Funding and unresolved questions linger ahead of vote on Anchorage mayor’s homeless shelter proposal

Anchorage City Hall
A small group of Anchorage Assembly members and the news media gather for a press conference outside Anchorage City Hall on April 19, 2023. (Jeremy Hsieh/Alaska Public Media)

Anchorage Mayor Dave Bronson’s now 2-year-old pitch to build a homeless shelter and navigation center is back before the Anchorage Assembly.

The Assembly is scheduled to vote at its meeting Tuesday evening whether to commit about $11 million to finish the fraught project a contractor began last fall. As envisioned, the structure would house an emergency shelter for up to 200 people and navigation services on city land at Tudor and Elmore roads. 

If the Assembly approves the funding plan, the facility is unlikely to fully open this winter. Separately, city officials have been working on a plan for sheltering hundreds of people without homes this winter that does not rely on this facility and also does not rely on reopening a mass shelter like the Sullivan Arena. Instead, that plan in progress uses hotels, churches and nonprofits for extra rooms and temporary beds. 

Assembly members say they have a lot of unresolved questions about the Tudor and Elmore project. The company Sprung Structures still needs to provide formal documentation that its building is safe under Anchorage’s wind and snow loads. The proposed structure would be built out of aluminum supports and a durable, proprietary fabric. Also, no funding has been identified to pay for the shelter’s operation. And some of the money the administration suggests using to build the project comes at the expense of past Assembly commitments, and still falls short of the $11.4 million to $12.4 million estimate

“Oh, boy,” Assembly Chair Chris Constant said during a work session Friday. “I have some strong feelings about some of the funding that’s been identified. Promises made to the community that are suddenly being reneged upon. … I’m going to raise some hell on behalf of my constituents.” 

Several million dollars have already been spent on the project. The administration told a contractor to start work on it last fall, without proper Assembly approvals. Then the Assembly suspended the project, which led to a $2.5 million settlement with the contractor. 

The contractor’s site prep work is still in good shape, according to Lance Wilber, who leads the city’s Economic and Community Development Department. He said construction can pick up where it left off.

“We’ve had the current foundation inspected, the rebar inspected,” he said. “Currently, we can still use it,” he said. “So we don’t have to replace any of that. We just got to build the other three sides and pour the pad.”

He and other administration officials walked the Assembly through a funding proposal for the project on Friday. They want to pool unused federal American Rescue Plan Act money, money previously set aside for the project before it was suspended, and alcohol tax revenue. 
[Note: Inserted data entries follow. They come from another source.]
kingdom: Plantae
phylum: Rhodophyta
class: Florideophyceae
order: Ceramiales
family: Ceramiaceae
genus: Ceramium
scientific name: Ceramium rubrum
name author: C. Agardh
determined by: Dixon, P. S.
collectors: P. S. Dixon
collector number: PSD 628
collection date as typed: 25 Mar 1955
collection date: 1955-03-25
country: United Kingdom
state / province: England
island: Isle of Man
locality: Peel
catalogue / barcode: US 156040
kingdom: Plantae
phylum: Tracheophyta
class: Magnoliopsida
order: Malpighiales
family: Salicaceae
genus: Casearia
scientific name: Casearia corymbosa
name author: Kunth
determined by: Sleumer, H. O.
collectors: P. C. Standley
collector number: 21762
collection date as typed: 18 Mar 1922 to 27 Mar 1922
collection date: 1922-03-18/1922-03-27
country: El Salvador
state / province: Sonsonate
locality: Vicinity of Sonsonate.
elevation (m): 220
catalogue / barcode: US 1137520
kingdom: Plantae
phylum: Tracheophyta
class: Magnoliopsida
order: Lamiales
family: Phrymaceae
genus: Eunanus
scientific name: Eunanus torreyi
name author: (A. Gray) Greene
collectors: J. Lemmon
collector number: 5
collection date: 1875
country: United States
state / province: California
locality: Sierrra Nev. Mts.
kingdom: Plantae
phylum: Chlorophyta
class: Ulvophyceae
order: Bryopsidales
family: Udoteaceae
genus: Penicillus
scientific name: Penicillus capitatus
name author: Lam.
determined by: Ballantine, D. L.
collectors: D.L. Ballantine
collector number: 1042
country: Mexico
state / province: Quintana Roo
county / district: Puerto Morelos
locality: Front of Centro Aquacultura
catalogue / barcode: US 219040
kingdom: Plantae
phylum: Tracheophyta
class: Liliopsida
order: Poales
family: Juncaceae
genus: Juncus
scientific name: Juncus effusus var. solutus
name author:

Some of the funds are leftover from completed commitments. Others were committed through the regular budgeting process, but never spent. For example, the Assembly set aside $2 million in alcohol taxes for early education and early prevention grants that the Anchorage Health Department didn’t disburse. The Parks and Recreation Department got $400,000 to install Wi-Fi at five recreation centers that went unspent. And about $1 million of federal money is still available out of a $2.5 million grant for removing trees killed by spruce beetles, a wildfire risk.  

“What I’m really struggling with is these are policy calls that were already made, and we want to undo them,” Assembly member Meg Zaletel told the administration. “And they were debated. They were part of larger packages and negotiations to really ensure we were addressing a number of priorities within the municipality. … You’re undercutting all the policy calls already made.”

Felix Rivera, who chairs the Assembly Housing and Homelessness Committee, said Tuesday he plans to vote no on the Tudor and Elmore project. 

Earlier this year, Rivera and the Assembly set a goal to stand up a permanent, low-barrier shelter by this winter. By June, that target had slipped to the end of the year. Now, Rivera’s looking at next spring. 

“I think that’s a discussion that we need to continue to have over the winter, and I think be ready come April, at the end of our emergency cold weather shelter plan, be ready and have a result by then,” he said. 

Rivera expects the cold weather shelter plan that relies on hotels, churches and nonprofits to be finalized next month.